As my internship goes into its final four days, and my time on Long Island into their final sixteen, it’s only normal for me to be this excited about Pittsburgh again. There are some things I’m still itching to do before that happens though. 1) A drink with the Interns. 2) Another pool & beach session with the Xanax Cats. 3) Drawing my Summer Passport entries. 4) Maybe see Nine Inch Nails a fourth time. 5) Hang out with a Slimeball. 6) Having more Vodka.

What’s Up? (3/22/14)

If you see something, say something. If you see somebody post a horrible piece of fat-shaming content on Instagram, say something about it. If you think unfollowing the person solves the problem, think again. They didn’t notice you, they don’t care about one follower, and they don’t know that there’s a problem with what they did.

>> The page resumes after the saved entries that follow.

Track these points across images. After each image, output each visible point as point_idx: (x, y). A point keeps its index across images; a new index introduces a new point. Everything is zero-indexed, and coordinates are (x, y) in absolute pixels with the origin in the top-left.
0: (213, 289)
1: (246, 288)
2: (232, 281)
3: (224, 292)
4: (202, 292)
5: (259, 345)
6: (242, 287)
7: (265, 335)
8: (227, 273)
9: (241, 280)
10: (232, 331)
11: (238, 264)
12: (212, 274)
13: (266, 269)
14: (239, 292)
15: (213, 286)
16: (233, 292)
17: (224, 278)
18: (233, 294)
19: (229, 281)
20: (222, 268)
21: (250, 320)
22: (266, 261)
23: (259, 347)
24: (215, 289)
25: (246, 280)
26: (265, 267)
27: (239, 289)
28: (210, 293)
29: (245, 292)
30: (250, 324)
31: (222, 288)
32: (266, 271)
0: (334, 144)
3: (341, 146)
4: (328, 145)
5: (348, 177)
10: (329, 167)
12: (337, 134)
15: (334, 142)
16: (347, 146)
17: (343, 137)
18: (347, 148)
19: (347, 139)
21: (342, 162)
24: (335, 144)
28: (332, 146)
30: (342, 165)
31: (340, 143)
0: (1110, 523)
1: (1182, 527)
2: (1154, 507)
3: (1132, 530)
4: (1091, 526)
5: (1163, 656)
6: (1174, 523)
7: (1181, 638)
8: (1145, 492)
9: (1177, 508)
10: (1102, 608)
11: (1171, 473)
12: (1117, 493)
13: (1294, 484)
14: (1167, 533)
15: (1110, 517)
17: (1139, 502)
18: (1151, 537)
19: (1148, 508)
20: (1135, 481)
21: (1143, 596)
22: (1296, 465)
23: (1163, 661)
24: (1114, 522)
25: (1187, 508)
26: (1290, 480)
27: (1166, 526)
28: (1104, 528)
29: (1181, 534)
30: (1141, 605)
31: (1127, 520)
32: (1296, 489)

I said something today, to somebody who thinks it’s okay to say “You’re fat because you’re fucking lazy” because she thinks that is the attitude that motivates people. Against my initial gut reaction, I did not tell this person to fuck off, or that they themselves were horrible. I tried to take the route of letting them know that I was upset by it, and that it was basically morally wrong for the person to say such a thing.

She took the route of “You don’t know me,” insisting that everyone is entitled or “untitled” as she put it, to their own opinions.

Sam Harris proposes that science can tell us something about morality, and that scientifically, there are ideal morals to follow that would lead to the greatest human happiness. Since there are ideal moral codes, there also exist, harmful ones. Hence, there’s no reason to equate the morality of different types of world views: there’s no reason to respect say, the Taliban’s views on how you should treat women, because scientifically, they don’t create human happiness. That’s a fact you can prove.

As you shouldn’t listen to the Taliban’s views on how to treat women, you should likewise not look to fat shaming as an okay moral stance or “opinion” to be entitled to. It’s factually, scientifically, immoral; it hurts people, and so I argue – no, you’re not entitled to your opinions if they hurt people.

On Eating Clean

They say addicts have to hit rock bottom before they seek help, or seriously try to get clean. Can the same be said for those of us who eat poorly? The physical and emotional pain experienced just after eating Five Guys was just so overwhelming today, I feel like I should never go back, I feel like getting clean. I need fruit, vegetables, and water as soon as possible.

A bag of iceberg lettuce, and apples sits in the fridge at home. The time is 4PM, I’ve been awake since 11 AM and I haven’t had time to eat yet. Surrendering to a hunger, and need for a quick meal, I stopped at Five Guys. How many times over the last three years at Pitt does this make it? The hamburger itself was delicious as always and inspired no great guilt, yet when faced with a greasy paper bag of fries, I started to break down.

Physically, I feel bloated, full, big. Like I could throw up. Emotionally, lonely, tired, stuck. Full of regret, wishing I hadn’t done that to myself. Over an hour after finishing, the pain hasn’t gone away. Burping, remembering the taste of onions and pickles, smelling of fast food, feeling oily.

This person is at odds with the person who, on Tuesday, pulled himself together, got to the gym, and rowed. I mean, my goodness, how could these be two sides to the same coin? Why don’t I eat clean from now on? Look at what I did to myself by eating Five Guys, could you imagine how much better I’d feel if I just walked another block and got myself to Panera Bread? No more, period. This is cold turkey quitting, starting today, no more Five Guys.